WE attended the SunStar Davao Christmas party but still had some time to spare before going home. I wanted a couple more cold beers, Imee suggested a place because the owner and many of the crew there are her friends. I’m okay with any place that has beer.
That was what I thought. I was wrong.
It was my second time to be in that very popular bar along F. Torres Street. It has a huge hall with tables and chairs and a live band. On my first time there in the early part of this year, I concluded that it’s not my kind of place. It’s a bar with a full live band playing at top volume, conversation is impossible. And it was full. I don’t like crowds.
But then, I only wanted my beer fix. Wrong.

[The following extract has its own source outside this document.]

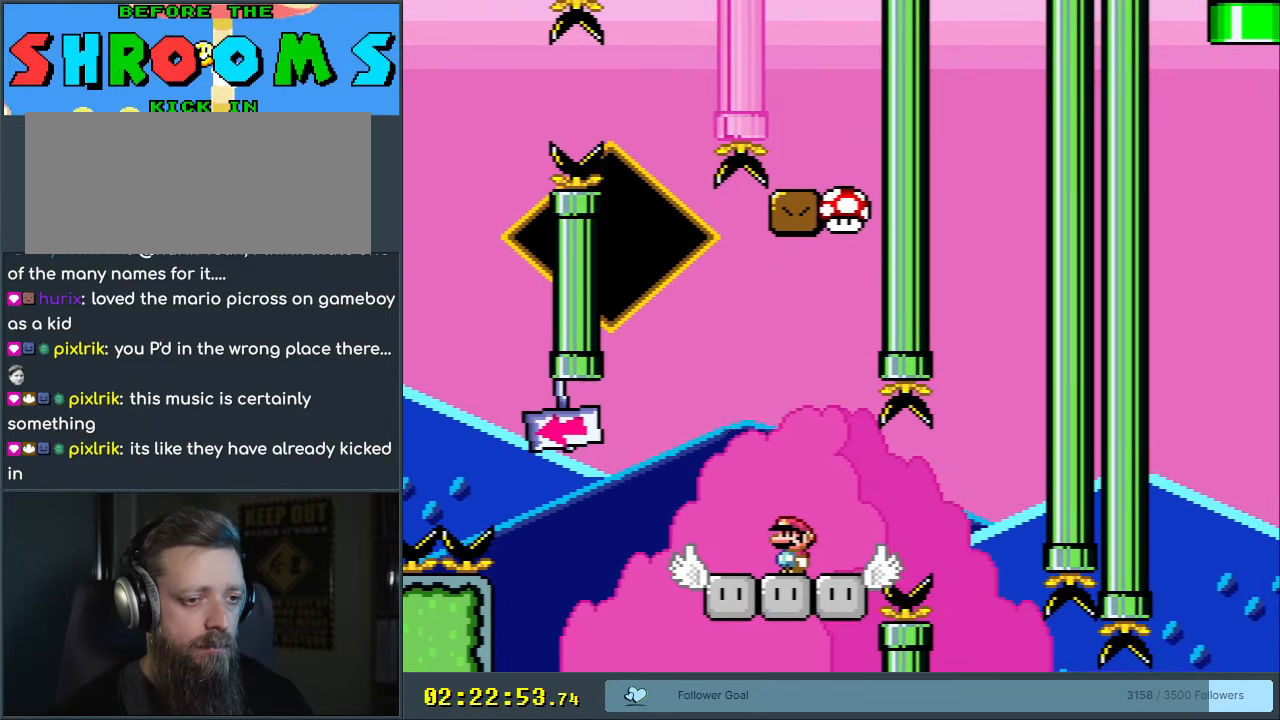
{"buttons": ["Y"], "events": [[50, "DPAD_LEFT", "up"], [117, "DPAD_RIGHT", "down"], [167, "B", "up"], [167, "DPAD_RIGHT", "up"]]}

Since it was my second time, I also had the luxury at observing the jampacked crowd, all seated (or standing by the bar) being their Dabawenyo selves. This means, just sitting, not dancing, not clapping. Just sitting. Outside are several others sitting, waiting to be seated, so they can sit through the next set.
It’s a Dabawenyo thing. Being in a place is praise enough. Dancing to the music is just too much. That’s the very reason why dance clubs can barely eke out an existence here. Imagine a dance club full of... seated customers.
But more than just the Dabawenyo crowd, there was one thing that tagged me as ancient.
I’m not sure if it’s just that bar in particular or if that’s the norm in all bars these days as I haven’t been to one in quite some time. (Except at Taboan to eat dinakdakan at Goat’s Eye, but I don’t really mind the band. I just eat.)
For the whole set, the singer just segued from one song to the next, loud noisy ones at that. Gone were the spiels in between songs that were always a welcome relief in bars with live bands because it gave you time to talk with your friends. Going out to listen to live bands over some drinks it seems means going out and listening to live bands over some drinks and nothing else.
But looking around, I realized, there is no need for those breaks and spiels as people were on their phones in between watching and listening. They have their own world outside their current companions.
After a bottle and a half, we left. Outside, more people were waiting to be seated, to sit and drink and check their phones all night. So this is what a night out now means... I’m glad there’s always wine at home. I’m too old for this.
Life, even recreation, now has no breaks. Welcome to the fast lane. Not.